Brief:
In the records below, find the line that contains "予中小企业合同金额2784.3万元，占政府采购支出" and the line that contains "votre apprentissage dans un aéroport ou dans". Set down exactly those lines and every line between them, and nothing more.
:::::
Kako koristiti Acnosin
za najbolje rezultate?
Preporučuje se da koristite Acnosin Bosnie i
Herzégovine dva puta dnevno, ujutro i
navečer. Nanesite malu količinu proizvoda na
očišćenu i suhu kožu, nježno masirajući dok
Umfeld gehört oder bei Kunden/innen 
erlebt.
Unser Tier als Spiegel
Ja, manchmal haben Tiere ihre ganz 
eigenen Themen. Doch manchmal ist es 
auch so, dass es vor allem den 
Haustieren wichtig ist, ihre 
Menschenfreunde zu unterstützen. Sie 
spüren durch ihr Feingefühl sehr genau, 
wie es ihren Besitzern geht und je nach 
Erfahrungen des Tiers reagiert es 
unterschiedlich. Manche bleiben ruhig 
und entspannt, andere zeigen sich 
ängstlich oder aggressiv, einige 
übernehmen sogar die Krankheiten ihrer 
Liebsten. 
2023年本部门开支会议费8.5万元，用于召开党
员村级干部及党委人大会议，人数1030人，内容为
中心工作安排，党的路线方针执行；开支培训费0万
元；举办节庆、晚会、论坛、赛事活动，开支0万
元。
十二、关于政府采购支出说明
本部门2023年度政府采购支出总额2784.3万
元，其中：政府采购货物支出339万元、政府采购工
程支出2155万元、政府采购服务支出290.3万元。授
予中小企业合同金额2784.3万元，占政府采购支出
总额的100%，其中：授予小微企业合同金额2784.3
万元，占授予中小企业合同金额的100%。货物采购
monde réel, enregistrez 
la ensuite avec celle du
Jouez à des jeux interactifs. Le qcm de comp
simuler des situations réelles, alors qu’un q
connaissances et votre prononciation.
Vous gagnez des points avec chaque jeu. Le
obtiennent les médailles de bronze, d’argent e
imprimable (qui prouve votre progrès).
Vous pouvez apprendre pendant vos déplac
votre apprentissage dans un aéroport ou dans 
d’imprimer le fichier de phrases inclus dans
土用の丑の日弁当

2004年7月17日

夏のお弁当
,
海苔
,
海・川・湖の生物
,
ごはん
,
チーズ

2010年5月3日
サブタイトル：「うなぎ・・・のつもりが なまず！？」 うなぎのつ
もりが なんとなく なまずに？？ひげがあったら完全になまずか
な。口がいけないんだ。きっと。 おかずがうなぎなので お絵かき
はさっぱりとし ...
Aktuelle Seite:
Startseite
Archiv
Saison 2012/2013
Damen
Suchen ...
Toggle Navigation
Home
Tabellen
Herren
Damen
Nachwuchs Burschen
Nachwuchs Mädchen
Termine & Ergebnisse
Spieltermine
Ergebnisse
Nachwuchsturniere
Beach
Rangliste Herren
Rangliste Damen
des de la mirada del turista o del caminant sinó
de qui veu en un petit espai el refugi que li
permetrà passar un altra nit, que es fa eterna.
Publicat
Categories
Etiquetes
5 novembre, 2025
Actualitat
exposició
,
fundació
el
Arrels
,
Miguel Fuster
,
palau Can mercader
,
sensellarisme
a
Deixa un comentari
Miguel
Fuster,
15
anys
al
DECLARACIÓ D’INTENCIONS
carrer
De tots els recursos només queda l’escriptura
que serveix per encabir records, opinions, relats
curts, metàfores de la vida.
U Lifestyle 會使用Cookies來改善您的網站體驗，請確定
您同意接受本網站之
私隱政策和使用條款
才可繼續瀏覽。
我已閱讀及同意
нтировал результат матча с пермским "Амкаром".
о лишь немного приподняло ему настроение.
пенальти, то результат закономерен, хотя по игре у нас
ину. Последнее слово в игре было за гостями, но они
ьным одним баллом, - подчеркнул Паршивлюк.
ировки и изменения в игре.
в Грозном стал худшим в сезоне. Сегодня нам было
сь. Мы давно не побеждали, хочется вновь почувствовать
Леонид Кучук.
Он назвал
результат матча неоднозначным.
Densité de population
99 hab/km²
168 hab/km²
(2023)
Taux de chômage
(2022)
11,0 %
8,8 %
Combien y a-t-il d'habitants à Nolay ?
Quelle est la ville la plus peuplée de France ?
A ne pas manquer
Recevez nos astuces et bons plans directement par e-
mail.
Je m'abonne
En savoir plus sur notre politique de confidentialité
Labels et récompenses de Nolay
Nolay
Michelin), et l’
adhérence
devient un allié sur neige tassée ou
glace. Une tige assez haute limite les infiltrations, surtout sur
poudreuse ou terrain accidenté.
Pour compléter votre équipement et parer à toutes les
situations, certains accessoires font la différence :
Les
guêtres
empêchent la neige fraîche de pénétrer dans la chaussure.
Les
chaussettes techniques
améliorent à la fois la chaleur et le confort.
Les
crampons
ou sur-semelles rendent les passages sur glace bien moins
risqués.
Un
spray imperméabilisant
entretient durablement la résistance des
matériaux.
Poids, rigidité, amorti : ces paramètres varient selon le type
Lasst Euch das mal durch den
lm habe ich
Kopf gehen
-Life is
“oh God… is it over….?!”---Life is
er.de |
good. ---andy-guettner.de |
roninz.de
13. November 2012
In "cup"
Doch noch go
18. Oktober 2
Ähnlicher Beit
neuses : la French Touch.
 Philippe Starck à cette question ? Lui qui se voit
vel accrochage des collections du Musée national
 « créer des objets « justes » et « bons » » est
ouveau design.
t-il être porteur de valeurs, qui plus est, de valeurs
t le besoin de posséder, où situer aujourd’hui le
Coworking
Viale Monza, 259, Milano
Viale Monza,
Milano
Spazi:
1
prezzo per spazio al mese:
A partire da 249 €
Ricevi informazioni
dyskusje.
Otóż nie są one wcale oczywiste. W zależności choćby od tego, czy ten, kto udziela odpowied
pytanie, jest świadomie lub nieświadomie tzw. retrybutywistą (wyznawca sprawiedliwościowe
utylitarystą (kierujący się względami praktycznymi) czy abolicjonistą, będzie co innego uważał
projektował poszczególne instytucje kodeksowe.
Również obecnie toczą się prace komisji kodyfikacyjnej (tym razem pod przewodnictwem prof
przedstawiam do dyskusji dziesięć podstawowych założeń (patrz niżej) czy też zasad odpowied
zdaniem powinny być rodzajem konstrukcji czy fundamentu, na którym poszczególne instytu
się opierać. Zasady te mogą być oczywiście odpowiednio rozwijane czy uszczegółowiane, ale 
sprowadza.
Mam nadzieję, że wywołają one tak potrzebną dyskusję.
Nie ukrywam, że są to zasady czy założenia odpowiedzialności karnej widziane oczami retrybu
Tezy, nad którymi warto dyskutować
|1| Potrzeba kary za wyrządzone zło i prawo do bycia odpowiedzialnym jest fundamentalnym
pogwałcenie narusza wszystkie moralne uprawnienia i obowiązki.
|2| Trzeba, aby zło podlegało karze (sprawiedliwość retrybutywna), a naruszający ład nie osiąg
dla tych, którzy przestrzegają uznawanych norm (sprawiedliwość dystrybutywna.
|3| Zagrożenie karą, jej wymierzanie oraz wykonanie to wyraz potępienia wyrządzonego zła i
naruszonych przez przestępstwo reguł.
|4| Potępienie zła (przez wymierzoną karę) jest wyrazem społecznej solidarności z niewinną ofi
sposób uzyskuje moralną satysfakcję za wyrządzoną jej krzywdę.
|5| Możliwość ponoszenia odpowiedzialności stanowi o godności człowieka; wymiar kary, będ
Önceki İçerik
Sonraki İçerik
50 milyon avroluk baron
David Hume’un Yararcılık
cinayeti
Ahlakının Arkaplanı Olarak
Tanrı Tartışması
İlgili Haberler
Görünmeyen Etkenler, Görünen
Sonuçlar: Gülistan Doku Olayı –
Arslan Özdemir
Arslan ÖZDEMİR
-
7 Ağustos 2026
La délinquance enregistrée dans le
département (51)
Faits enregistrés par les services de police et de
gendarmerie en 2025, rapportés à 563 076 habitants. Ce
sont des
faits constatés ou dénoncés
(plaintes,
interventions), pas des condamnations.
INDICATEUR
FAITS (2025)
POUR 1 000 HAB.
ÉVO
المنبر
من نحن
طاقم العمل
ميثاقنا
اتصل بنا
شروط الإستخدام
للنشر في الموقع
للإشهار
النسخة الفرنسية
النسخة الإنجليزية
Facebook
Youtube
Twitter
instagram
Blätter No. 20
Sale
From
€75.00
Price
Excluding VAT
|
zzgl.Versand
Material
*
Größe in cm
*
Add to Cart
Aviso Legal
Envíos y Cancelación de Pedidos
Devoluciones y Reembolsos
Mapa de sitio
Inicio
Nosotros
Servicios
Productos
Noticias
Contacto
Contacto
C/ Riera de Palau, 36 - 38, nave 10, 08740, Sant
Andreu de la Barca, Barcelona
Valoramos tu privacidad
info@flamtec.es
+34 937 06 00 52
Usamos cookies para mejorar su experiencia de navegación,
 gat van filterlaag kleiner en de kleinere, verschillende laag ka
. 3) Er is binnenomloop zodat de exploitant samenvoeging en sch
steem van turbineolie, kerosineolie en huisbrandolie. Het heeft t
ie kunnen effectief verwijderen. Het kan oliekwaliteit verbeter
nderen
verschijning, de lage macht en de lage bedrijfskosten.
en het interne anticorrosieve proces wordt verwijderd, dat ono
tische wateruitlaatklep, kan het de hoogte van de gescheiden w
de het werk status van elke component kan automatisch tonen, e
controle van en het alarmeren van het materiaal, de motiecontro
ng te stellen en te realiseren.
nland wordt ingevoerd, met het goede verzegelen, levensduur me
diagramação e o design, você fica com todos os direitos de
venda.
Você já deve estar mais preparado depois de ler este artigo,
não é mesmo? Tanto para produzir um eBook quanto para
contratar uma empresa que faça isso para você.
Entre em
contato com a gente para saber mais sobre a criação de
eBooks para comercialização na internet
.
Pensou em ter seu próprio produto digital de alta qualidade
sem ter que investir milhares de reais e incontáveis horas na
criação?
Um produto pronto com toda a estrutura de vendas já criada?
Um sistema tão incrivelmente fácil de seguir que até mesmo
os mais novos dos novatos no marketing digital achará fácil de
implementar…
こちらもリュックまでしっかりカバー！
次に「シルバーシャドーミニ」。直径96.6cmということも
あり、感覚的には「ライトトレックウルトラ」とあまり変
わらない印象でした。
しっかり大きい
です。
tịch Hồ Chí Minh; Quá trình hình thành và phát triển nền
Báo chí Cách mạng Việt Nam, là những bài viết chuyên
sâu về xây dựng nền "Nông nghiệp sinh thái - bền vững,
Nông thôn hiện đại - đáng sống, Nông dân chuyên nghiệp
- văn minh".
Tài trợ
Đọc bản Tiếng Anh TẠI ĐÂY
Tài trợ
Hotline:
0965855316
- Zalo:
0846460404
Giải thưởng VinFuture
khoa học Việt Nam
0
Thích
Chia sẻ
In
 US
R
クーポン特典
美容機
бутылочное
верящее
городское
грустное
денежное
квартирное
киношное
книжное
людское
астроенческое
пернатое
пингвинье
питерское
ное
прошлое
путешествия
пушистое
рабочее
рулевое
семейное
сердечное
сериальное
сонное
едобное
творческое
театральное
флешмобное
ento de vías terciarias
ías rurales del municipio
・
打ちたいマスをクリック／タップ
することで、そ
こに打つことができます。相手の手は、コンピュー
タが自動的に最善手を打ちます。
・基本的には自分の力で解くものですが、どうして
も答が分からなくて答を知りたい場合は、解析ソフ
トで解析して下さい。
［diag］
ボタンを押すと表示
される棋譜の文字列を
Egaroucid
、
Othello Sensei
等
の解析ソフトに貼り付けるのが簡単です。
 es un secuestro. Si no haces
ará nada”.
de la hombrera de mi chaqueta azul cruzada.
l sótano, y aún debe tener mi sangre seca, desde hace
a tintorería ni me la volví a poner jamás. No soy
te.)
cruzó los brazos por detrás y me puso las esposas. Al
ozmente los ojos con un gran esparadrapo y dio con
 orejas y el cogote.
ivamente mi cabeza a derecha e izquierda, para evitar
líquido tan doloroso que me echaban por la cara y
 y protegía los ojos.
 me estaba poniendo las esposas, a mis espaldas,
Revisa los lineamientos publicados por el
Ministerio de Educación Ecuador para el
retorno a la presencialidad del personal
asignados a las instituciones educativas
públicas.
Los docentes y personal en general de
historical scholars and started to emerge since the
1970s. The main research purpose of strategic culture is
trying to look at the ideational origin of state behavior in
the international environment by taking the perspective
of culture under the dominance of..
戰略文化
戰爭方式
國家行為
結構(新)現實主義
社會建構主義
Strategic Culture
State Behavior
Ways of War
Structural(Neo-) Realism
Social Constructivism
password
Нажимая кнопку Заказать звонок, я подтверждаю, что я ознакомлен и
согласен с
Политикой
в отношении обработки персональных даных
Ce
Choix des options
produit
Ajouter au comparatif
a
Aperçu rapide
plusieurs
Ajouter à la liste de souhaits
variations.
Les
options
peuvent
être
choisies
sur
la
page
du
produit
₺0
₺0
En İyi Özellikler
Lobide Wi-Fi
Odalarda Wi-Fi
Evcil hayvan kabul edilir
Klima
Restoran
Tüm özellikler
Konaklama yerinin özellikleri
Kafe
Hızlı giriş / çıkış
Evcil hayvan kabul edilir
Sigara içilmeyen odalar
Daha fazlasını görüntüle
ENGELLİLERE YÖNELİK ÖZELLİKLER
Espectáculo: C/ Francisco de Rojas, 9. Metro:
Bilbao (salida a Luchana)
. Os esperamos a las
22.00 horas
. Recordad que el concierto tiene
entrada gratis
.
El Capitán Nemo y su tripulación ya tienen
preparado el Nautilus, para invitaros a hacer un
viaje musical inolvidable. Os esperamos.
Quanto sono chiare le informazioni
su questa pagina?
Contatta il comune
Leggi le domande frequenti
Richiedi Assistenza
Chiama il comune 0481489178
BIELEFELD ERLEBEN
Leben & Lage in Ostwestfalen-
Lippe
:::::
Task result:
予中小企业合同金额2784.3万元，占政府采购支出
总额的100%，其中：授予小微企业合同金额2784.3
万元，占授予中小企业合同金额的100%。货物采购
monde réel, enregistrez 
la ensuite avec celle du
Jouez à des jeux interactifs. Le qcm de comp
simuler des situations réelles, alors qu’un q
connaissances et votre prononciation.
Vous gagnez des points avec chaque jeu. Le
obtiennent les médailles de bronze, d’argent e
imprimable (qui prouve votre progrès).
Vous pouvez apprendre pendant vos déplac
votre apprentissage dans un aéroport ou dans 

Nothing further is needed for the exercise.